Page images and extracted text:
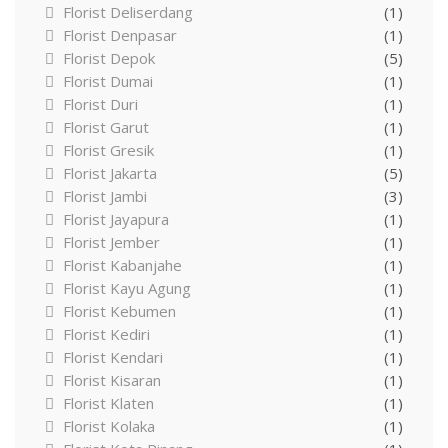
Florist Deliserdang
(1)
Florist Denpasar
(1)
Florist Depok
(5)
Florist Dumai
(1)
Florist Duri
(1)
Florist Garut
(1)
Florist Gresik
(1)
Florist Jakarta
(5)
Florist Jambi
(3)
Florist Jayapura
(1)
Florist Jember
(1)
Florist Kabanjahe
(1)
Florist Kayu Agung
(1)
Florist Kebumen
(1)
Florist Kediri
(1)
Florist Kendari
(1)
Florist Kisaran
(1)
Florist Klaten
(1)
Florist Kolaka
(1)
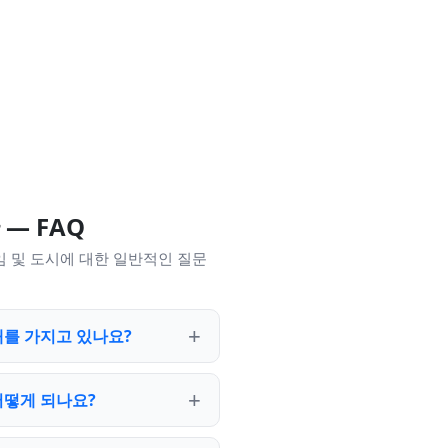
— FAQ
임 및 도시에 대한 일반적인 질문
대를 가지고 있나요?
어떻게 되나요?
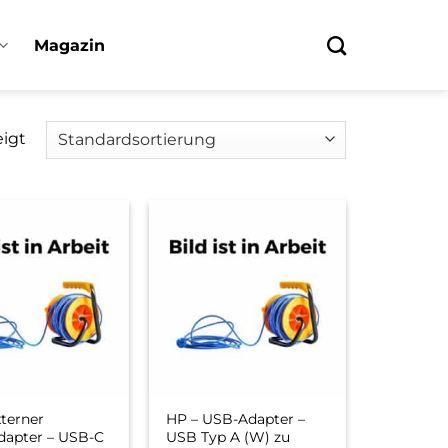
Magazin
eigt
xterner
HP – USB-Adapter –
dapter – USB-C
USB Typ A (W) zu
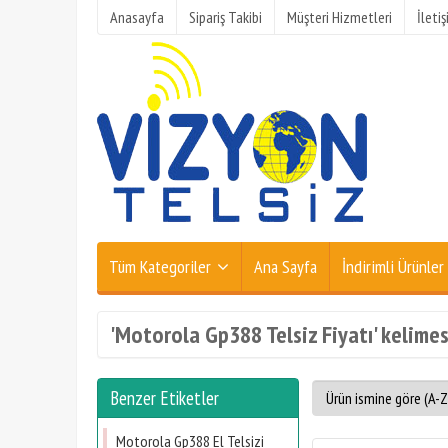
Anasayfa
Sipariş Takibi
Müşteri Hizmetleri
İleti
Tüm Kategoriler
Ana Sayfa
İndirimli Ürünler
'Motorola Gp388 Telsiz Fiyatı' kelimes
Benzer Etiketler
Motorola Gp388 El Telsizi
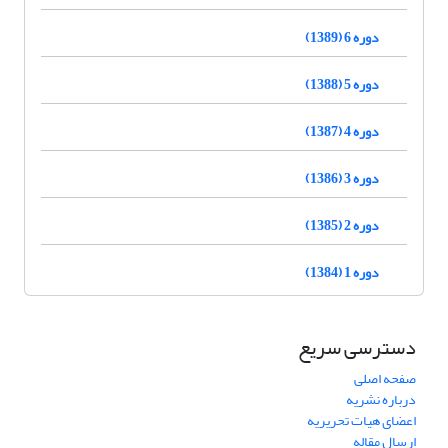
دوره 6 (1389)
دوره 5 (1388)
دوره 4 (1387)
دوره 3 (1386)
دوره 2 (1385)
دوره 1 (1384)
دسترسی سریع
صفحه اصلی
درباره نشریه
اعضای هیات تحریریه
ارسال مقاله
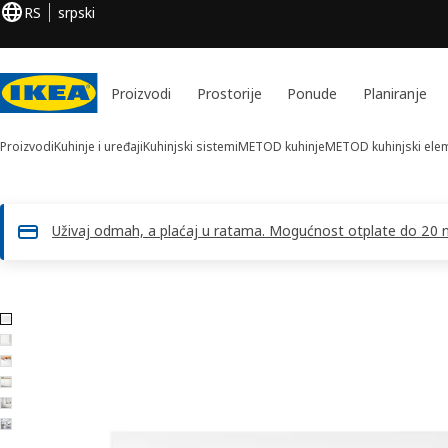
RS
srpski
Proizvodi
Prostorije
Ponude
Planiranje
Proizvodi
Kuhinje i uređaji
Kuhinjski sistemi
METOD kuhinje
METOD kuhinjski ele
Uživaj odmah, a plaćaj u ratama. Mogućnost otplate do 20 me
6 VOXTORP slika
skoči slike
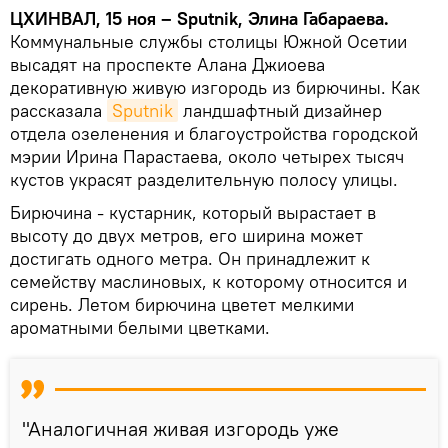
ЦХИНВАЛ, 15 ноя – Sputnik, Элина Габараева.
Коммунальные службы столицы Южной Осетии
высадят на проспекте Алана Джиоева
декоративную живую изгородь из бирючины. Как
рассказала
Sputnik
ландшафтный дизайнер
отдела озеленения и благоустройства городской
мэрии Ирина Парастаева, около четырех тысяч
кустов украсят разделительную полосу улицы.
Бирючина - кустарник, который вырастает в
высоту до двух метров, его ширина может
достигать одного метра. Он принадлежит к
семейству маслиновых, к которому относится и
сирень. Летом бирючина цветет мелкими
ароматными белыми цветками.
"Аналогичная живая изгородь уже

What you should do: Repeat exactly the lines from the one containing "Kuhinje i uređaji" through the last line of the records above, both included, and leave out the pictures.

Response to this task:
Kuhinje i uređaji
Kuhinjski sistemi
METOD kuhinje
METOD kuhinjski ele
Uživaj odmah, a plaćaj u ratama. Mogućnost otplate do 20 me
6 VOXTORP slika
skoči slike
ЦХИНВАЛ, 15 ноя – Sputnik, Элина Габараева.
Коммунальные службы столицы Южной Осетии
высадят на проспекте Алана Джиоева
декоративную живую изгородь из бирючины. Как
рассказала
Sputnik
ландшафтный дизайнер
отдела озеленения и благоустройства городской
мэрии Ирина Парастаева, около четырех тысяч
кустов украсят разделительную полосу улицы.
Бирючина - кустарник, который вырастает в
высоту до двух метров, его ширина может
достигать одного метра. Он принадлежит к
семейству маслиновых, к которому относится и
сирень. Летом бирючина цветет мелкими
ароматными белыми цветками.
"Аналогичная живая изгородь уже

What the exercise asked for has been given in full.